Algorithms are powerful tools that can only be as clever as we humans have trained them to be. They are now used in a wide variety of areas: As an application program, propaganda machine or also as insurance software. Algorithms learn from data that researchers make available to them. In this way, however, they also take on their prejudices. Why this is so dangerous and how one can counteract it – a comment on the programmed discrimination.
A well-intentioned approach
The now most recent case of a misguided algorithm comes from US hospitals and their caring health insurers. In order to reduce costs, more and more of these health care institutions are investing in the prevention of patients. One approach for a categorization system is an algorithm that classifies patients according to the level of care they require. First of all a laudable thought: the whole thing saves time and money.
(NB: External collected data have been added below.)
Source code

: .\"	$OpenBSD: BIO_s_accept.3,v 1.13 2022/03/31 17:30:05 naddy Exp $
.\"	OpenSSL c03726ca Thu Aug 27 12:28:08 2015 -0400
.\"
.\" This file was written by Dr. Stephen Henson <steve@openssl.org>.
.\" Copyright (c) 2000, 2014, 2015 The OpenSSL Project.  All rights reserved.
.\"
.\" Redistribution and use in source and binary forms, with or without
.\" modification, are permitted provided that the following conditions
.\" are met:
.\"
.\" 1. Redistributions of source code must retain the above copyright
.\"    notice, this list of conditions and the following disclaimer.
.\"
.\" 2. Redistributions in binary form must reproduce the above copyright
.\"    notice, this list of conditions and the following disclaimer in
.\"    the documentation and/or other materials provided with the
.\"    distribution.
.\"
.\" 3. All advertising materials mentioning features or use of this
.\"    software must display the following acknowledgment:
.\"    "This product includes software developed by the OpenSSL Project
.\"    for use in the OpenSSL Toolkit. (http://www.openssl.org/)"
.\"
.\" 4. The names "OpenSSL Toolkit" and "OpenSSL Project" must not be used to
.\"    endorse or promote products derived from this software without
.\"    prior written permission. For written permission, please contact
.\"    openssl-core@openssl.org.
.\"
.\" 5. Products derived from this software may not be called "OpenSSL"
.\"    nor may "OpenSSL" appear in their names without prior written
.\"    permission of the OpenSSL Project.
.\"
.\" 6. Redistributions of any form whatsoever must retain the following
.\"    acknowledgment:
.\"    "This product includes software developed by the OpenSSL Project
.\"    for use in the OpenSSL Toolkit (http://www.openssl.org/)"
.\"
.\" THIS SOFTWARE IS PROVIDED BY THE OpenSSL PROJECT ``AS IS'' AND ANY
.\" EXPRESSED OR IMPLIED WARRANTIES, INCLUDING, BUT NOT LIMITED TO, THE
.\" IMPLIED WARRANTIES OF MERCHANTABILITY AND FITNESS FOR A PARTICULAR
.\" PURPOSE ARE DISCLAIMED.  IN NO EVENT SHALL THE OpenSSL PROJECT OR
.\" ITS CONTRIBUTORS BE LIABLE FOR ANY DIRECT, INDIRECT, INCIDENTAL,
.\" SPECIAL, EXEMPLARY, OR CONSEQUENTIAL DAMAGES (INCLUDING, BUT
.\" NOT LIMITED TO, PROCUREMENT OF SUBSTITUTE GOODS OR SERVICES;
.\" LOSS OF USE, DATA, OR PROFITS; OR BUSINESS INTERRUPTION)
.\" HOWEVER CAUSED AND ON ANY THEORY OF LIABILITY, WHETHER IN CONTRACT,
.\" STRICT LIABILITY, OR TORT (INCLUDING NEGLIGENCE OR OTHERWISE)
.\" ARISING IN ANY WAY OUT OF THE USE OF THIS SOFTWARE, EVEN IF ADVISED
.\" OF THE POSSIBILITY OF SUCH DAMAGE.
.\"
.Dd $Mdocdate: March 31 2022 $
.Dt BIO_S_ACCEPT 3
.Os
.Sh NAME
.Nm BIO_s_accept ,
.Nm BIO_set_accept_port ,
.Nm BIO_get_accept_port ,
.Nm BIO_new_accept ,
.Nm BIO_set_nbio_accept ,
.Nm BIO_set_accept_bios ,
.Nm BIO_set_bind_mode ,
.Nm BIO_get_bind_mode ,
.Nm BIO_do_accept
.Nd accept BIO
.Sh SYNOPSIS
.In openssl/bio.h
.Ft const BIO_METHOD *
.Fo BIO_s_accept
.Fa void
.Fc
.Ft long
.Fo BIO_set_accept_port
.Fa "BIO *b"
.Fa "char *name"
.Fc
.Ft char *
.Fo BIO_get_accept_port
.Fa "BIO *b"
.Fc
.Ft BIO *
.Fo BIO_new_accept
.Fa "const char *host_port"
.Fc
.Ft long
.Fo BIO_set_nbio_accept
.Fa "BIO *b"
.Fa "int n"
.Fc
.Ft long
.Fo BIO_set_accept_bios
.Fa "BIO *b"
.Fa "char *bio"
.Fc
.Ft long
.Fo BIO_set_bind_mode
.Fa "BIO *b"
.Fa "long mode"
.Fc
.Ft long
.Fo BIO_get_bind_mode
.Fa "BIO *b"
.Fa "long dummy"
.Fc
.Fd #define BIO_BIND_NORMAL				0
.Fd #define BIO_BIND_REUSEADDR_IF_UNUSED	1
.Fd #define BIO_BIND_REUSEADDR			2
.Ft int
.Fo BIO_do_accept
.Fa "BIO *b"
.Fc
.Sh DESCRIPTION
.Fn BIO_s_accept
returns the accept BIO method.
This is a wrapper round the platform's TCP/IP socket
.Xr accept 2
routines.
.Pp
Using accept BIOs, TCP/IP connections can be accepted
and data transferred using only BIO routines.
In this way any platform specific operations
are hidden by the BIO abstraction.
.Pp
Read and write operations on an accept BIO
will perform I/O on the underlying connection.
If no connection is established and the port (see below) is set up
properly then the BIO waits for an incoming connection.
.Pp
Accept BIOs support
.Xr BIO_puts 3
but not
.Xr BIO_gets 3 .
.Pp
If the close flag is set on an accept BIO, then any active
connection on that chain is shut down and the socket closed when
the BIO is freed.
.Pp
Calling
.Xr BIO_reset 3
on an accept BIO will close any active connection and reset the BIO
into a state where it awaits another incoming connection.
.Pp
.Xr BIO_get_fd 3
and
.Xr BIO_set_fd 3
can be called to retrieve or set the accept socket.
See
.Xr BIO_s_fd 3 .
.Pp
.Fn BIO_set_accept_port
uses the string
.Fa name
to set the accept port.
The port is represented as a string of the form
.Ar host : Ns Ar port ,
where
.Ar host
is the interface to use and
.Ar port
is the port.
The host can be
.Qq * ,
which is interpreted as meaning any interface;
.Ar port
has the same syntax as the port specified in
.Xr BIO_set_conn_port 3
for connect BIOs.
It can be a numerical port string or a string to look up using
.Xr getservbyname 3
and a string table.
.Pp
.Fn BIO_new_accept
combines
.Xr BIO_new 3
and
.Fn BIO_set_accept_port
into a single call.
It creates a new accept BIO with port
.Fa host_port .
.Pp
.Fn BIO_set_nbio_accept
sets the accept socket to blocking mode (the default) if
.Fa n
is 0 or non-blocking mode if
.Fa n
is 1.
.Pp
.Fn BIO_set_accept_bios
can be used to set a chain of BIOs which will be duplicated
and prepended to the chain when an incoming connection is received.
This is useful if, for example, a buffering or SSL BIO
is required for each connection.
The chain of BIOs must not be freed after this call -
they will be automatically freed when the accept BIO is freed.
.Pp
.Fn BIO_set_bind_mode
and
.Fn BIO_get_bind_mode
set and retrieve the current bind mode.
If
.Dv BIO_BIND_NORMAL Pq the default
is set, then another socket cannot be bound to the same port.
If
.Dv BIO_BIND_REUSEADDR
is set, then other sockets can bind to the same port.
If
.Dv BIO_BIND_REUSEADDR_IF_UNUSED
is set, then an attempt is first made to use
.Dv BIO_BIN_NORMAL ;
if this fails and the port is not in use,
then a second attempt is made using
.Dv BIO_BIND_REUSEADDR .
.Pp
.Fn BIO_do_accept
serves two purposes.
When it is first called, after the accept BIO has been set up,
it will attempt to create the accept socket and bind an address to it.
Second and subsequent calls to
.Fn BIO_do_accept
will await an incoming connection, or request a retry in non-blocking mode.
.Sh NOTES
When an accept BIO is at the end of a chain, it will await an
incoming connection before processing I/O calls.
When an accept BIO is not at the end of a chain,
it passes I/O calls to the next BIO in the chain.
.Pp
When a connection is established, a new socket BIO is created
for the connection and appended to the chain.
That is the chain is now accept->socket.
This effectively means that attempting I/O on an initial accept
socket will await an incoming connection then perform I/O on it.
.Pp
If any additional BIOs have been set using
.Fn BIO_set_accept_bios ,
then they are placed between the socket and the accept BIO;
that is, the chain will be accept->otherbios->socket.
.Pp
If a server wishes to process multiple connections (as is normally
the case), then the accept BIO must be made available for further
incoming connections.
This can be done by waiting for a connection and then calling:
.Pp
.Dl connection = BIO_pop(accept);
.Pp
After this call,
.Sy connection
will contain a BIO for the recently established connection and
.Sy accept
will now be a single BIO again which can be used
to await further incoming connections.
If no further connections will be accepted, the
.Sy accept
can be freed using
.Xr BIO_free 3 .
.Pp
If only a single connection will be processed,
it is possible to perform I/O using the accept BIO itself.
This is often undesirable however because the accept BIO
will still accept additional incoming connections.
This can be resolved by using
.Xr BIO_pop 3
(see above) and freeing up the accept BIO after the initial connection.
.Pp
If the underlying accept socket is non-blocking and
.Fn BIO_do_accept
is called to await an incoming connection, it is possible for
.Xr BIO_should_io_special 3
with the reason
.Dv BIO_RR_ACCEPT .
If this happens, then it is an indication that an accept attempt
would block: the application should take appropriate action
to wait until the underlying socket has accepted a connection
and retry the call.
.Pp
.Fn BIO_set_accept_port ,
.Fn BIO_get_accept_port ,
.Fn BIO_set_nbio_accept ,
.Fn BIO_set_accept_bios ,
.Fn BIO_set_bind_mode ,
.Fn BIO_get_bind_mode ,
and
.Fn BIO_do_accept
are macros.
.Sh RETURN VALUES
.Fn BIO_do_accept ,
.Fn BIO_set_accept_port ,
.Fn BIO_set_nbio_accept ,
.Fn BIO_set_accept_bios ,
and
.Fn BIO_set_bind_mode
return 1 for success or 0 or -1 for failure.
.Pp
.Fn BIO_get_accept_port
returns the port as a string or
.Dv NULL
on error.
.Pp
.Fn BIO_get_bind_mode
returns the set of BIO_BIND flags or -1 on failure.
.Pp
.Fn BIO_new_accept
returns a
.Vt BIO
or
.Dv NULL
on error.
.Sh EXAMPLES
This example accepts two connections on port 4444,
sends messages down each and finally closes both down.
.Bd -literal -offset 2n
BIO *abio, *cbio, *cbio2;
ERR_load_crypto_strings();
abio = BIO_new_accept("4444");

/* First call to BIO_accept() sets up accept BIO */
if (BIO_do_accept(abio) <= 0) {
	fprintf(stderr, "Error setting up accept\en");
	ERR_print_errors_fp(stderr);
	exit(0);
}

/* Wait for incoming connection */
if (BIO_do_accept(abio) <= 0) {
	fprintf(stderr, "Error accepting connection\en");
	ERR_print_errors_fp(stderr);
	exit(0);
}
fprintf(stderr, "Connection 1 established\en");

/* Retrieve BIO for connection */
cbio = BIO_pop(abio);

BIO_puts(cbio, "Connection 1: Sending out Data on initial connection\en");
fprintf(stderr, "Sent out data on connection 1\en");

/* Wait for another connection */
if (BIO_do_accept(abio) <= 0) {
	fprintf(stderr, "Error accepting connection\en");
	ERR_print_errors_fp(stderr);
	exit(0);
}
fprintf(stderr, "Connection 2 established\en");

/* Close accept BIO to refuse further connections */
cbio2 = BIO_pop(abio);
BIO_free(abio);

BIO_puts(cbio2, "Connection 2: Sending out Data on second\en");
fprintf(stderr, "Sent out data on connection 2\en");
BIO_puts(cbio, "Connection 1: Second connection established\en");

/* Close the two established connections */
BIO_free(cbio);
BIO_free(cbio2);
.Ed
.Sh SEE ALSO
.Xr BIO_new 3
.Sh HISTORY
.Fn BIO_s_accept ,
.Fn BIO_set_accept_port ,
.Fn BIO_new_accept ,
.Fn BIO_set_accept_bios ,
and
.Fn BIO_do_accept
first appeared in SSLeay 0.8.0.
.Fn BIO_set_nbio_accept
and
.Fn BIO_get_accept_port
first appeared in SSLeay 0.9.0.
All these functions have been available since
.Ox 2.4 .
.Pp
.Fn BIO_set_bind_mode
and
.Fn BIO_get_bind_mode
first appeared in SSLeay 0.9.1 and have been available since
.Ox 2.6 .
For classification purposes, these algorithms evaluate data from patient files: Diagnoses, treatments, medications. The results are then used to calculate a risk value that predicts how a person’s state of health will develop within the next year. Based on this result, the patient is offered better prevention and health care. So if the algorithm calculates that diabetes, hypertension and chronic kidney disease result in a fatal combination, precautions must be taken. As a precautionary measure, the physician could put the patient on an intensive programme to lower blood sugar levels. Problem solved, algorithms save lives!
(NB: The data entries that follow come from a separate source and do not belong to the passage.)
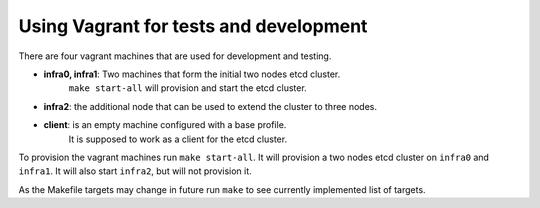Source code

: =======================================
Using Vagrant for tests and development
=======================================

There are four vagrant machines that are used for development and testing.

- **infra0, infra1**: Two machines that form the initial two nodes etcd cluster.
    ``make start-all`` will provision and start the etcd cluster.
- **infra2**: the additional node that can be used to extend the cluster to three nodes.
- **client**: is an empty machine configured with a base profile.
    It is supposed to work as a client for the etcd cluster.


To provision the vagrant machines run ``make start-all``. It will provision a two nodes etcd cluster
on ``infra0`` and ``infra1``. It will also start ``infra2``, but will not provision it.

As the Makefile targets may change in future run ``make`` to see currently implemented list of targets.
Not quite, I’m afraid. In a new study, Ziad Obermeyer, a health policy researcher at the University of California, and his colleagues investigated the effectiveness of such a risk prediction program in a large research hospital. They wanted to find out how well the predictions of the algorithm match reality. The team soon noticed that the program assigned a “strangely low” risk value to many dark-skinned patients despite their deteriorating health.